Reproduce the listing word for word, from its beginning through the line containing "What is the difference between the second", inclusive. Leave the pictures out of your reproduction.

[Given data — start]

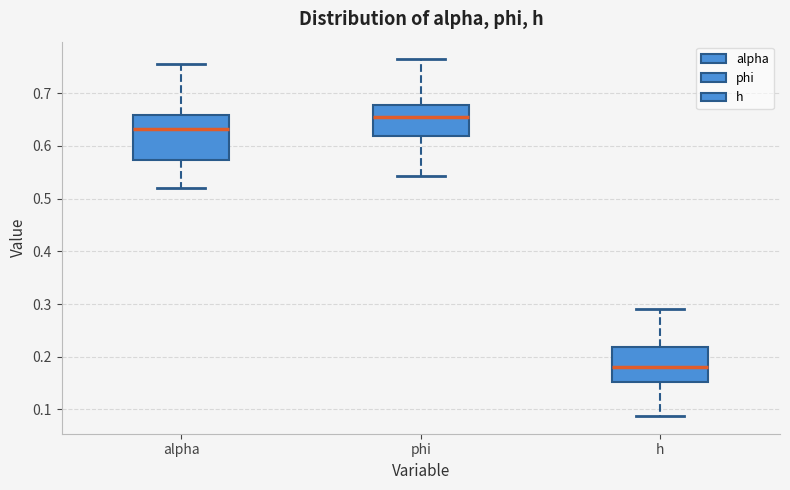

Reading left to right, transcribe this box plot: for each box, give where its median line is, the range the box spans, and where its two whiskers end, as read against the y-axis. The values are not printed on the chart, so give them approximately, as read against the axis.

alpha: median 0.63, box 0.57 to 0.66, whiskers 0.52 to 0.75
phi: median 0.66, box 0.62 to 0.68, whiskers 0.54 to 0.76
h: median 0.18, box 0.15 to 0.22, whiskers 0.09 to 0.29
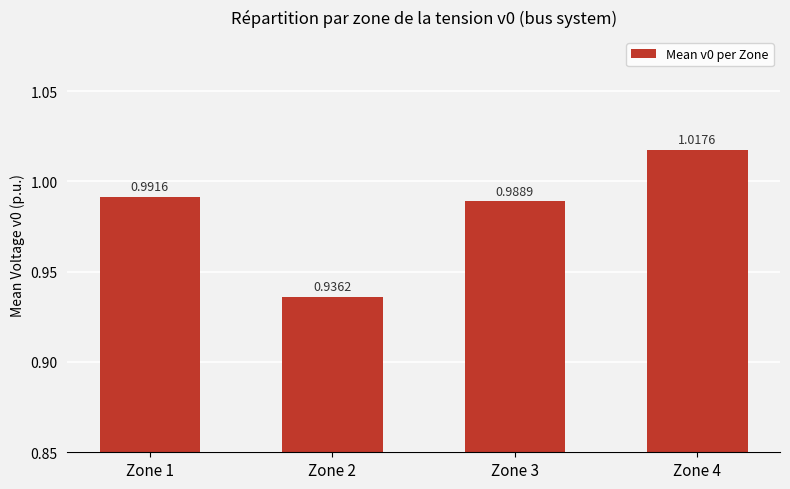

What is the difference between the second highest and minimum values?

0.1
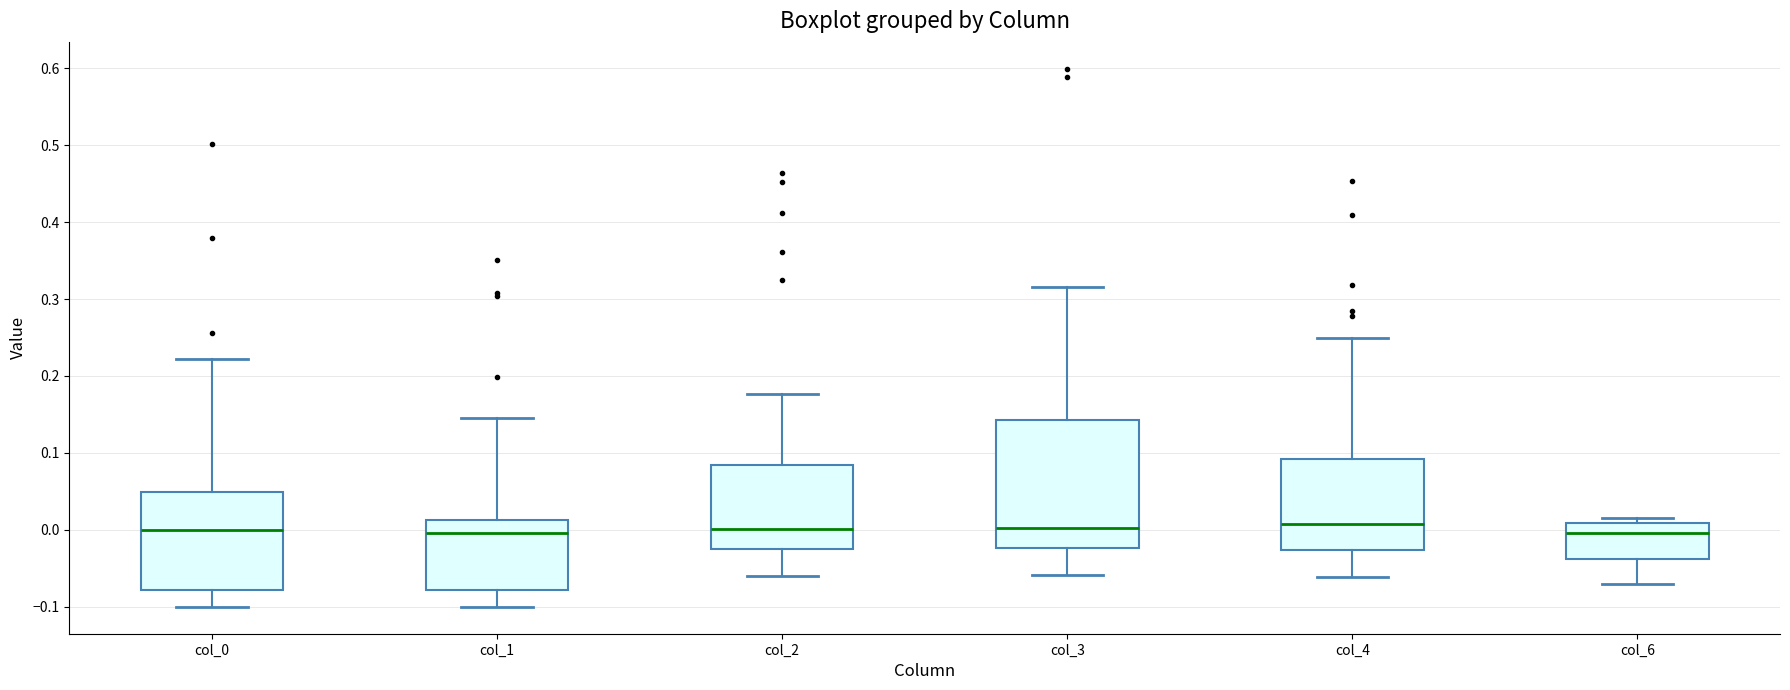

Comparing the boxes themselves (not the whiskers), which one is the tallest?

col_3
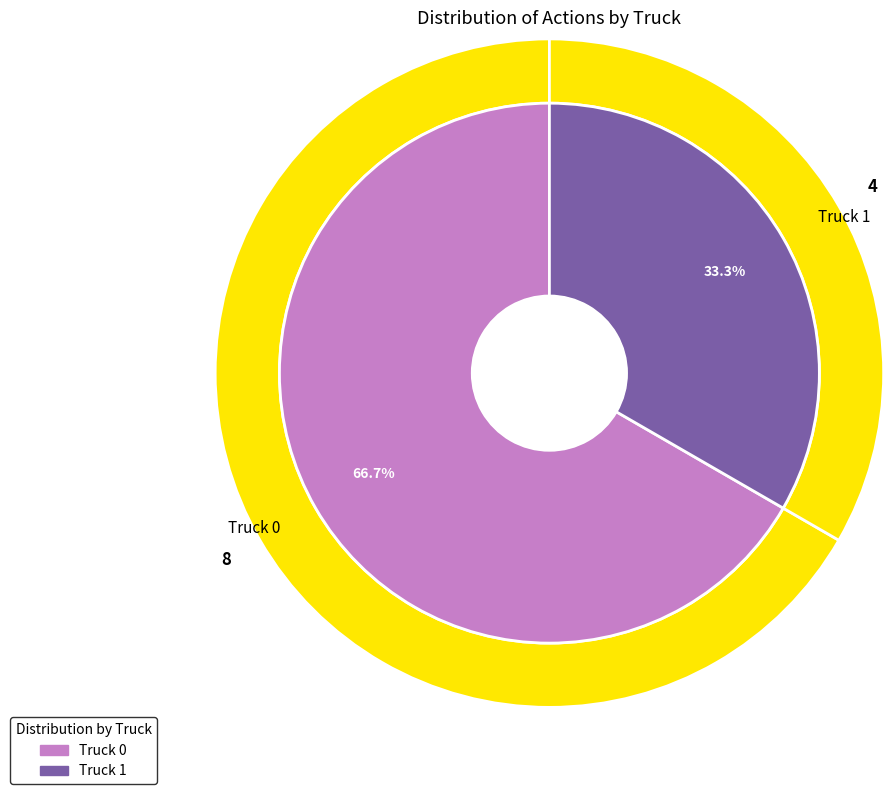

To the nearest percent, what is the difference between the Truck 1 and Truck 0 slice percentages?

33%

[Given data — finish]

**Response area**.
Reading left to right, transcribe this box plot: for each box, give where its median line is, the range the box spans, and where its two whiskers end, as read against the y-axis. The values are not printed on the chart, so give them approximately, as read against the axis.

alpha: median 0.63, box 0.57 to 0.66, whiskers 0.52 to 0.75
phi: median 0.66, box 0.62 to 0.68, whiskers 0.54 to 0.76
h: median 0.18, box 0.15 to 0.22, whiskers 0.09 to 0.29

What is the difference between the second highest and minimum values?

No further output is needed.